Menurut Mareska, tai minyak sangat pas jika disajikan sebagai sambal untuk gorengan ubi, pisang rebus, pisang bakar, bahkan ikan bakar. Membuatnya tidaklah sulit dan cukup sederhana. Mareska menjelaskan, kalau kita ingin membuat dalam skala kecil, pertama-tama siapkan saja 750 ml air dari satu butir kelapa. Kemudian masak santannya sambil diadukaduk hingga air menguap dan tinggal minyaknya. Jadilah itu minyak goreng yang biasa dipakai untuk memasak. Nah, selain minyak goreng yang dihasilkan, ada endapan sisa yang disebut tai minyak dan kini peminatnya sedang membludak.

“Ini juga salah satu produk asli khas Sulawesi Utara yang mulai digemari. Makanan ini sudah langka. Kelebihannya, tai minyak bisa disimpan karena tahan lama,” ujarnya. Kelebihan lain, tai minyak yang diproduksi Mareska ternyata memiliki dua rasa: manis dan asam. Pemesannya saat ini sedang lumayan tinggi, tak melulu berasal dari Kota Manado, Kabupaten Kotamobagu, Kota Bitung, atau Minahasa, tapi juga dari daerah lain di Nusantara. “Distribusi tai minyak asam telah sampai ke Papua, sedangkan tai minyak manis sudah terbang hingga Jakarta dan Kalimantan. Meski yang pesan kebanyakan juga orang Manado yang tinggal di rantau, tapi masyarakat lain sudah banyak yang mengenal,” tuturnya.
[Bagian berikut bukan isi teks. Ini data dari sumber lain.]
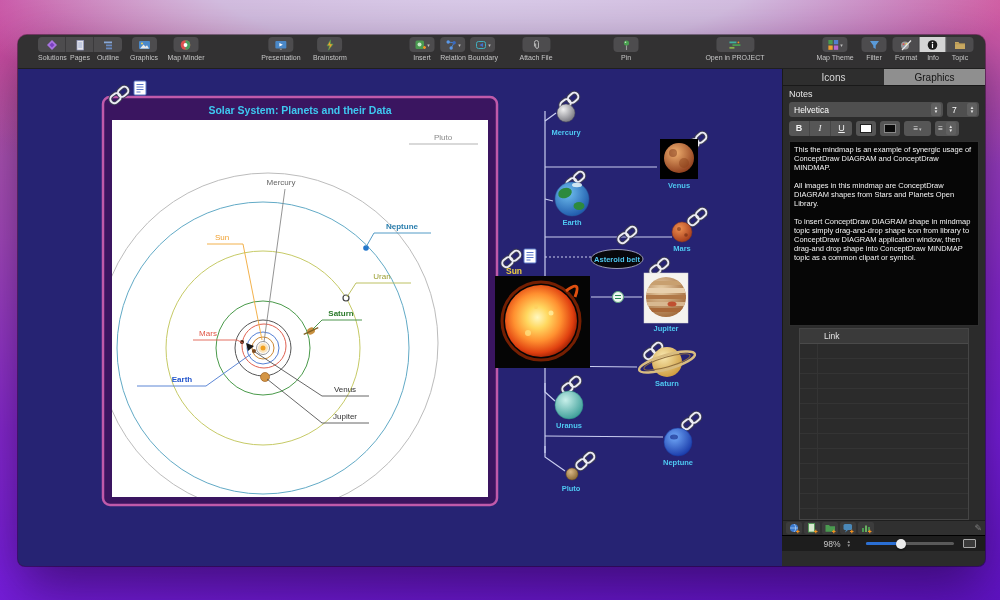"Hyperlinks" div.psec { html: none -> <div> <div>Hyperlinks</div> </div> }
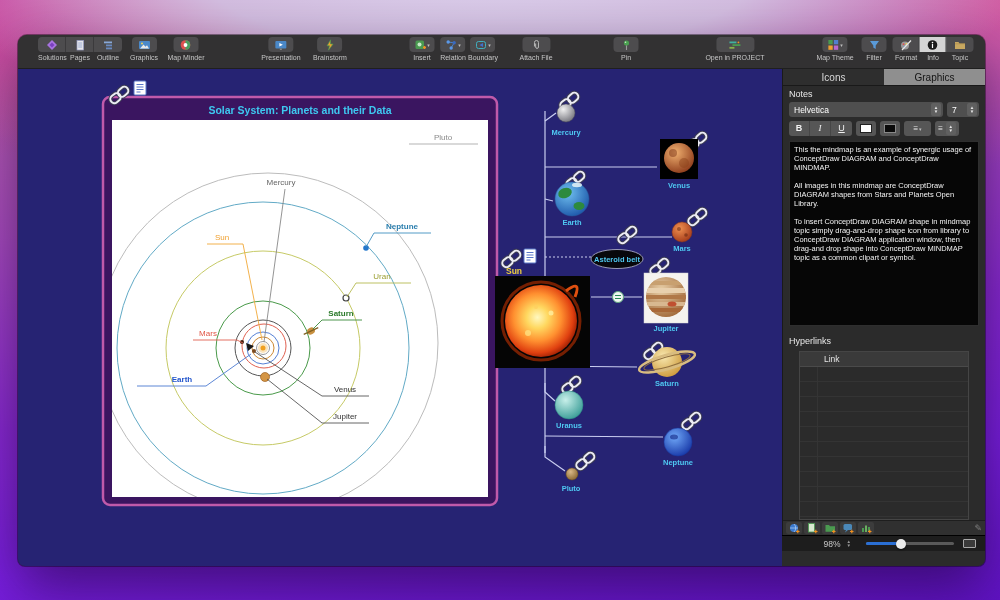"Link" .linktable { margin: 2px 16px 0 -> 2px 6px 0 }
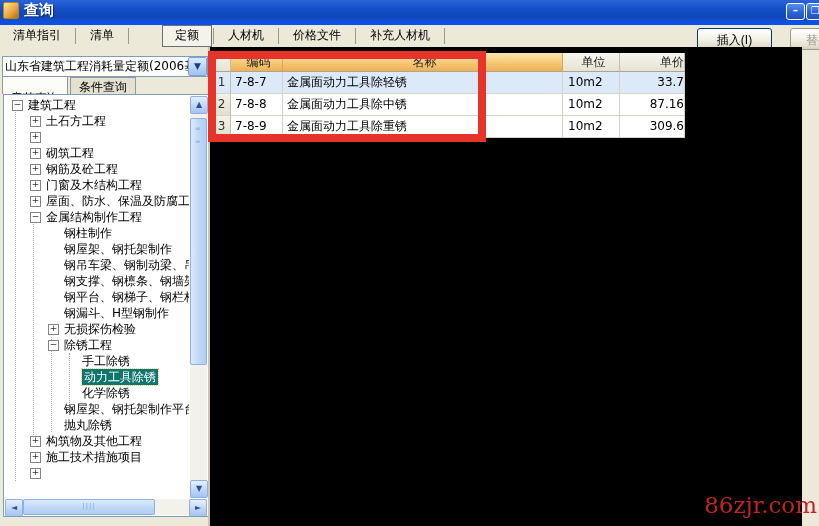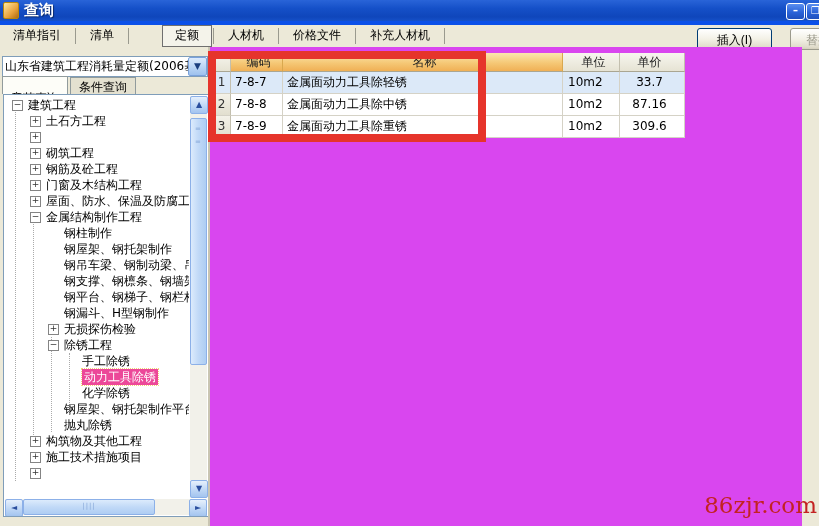"编码" .main-panel { background: #d946ef -> #000000 }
Dengan membawa nama usaha Tai Minyak Manis’O, Mareska memerlukan sedikitnya 300 kg kelapa per hari untuk dapat menghasilkan minyak goreng kurang lebih 30 liter dan tai minyak 10 kg. “Kami menjualnya Rp20.000 per kilogram. Bagi yang pesan dari seputaran Manado bisa dikirim dengan taksi gelap. Pemesan dari luar daerah akan dikirimi lewat jasa pengiriman,” ujarnya. Rencana Mareska yang baru, akan membuat tai minyak dalam kemasan yang menarik sehingga bisa masuk dan dijual di toko sebagai oleh-oleh khas Sulawesi Utara. “Karena rasanya manis, menggugah selera, wangi, dan ditaksir banyak orang, maka kami kasih nama Tai Minyak Manis’O,” katanya berpromosi.

Seperti kita tahu, Pemerintah Provinsi Sulawesi Utara sudah berencana menjadikan tai minyak atau ampas minyak kelapa yang biasa dihidangkan di rumah makan khusus ikan bakar ini sebagai buah tangan khas Sulawesi Utara. Sebagai daerah yang memiliki komoditas unggulan di sektor perkebunan, khususnya kelapa, Gubernur Olly Dondokambey ingin mengembangkan potensi yang ada untuk kemajuan daerahnya. Olly menjelaskan, sisa-sisa dari pembuatan minyak kelapa murni bisa dijadikan buah tangan bagi para wisatawan yang melancong ke daerah Nyiur Melambai.

“Kita akan buat minyak kelapa ini menjadi oleh-oleh bagi wisatawan yang datang. Bahkan bukan hanya minyak kelapa yang akan jadi oleh-oleh, tai minyaknya pun bisa dibawa,” kata Gubernur kepada sejumlah wartawan dalam beberapa kesempatan.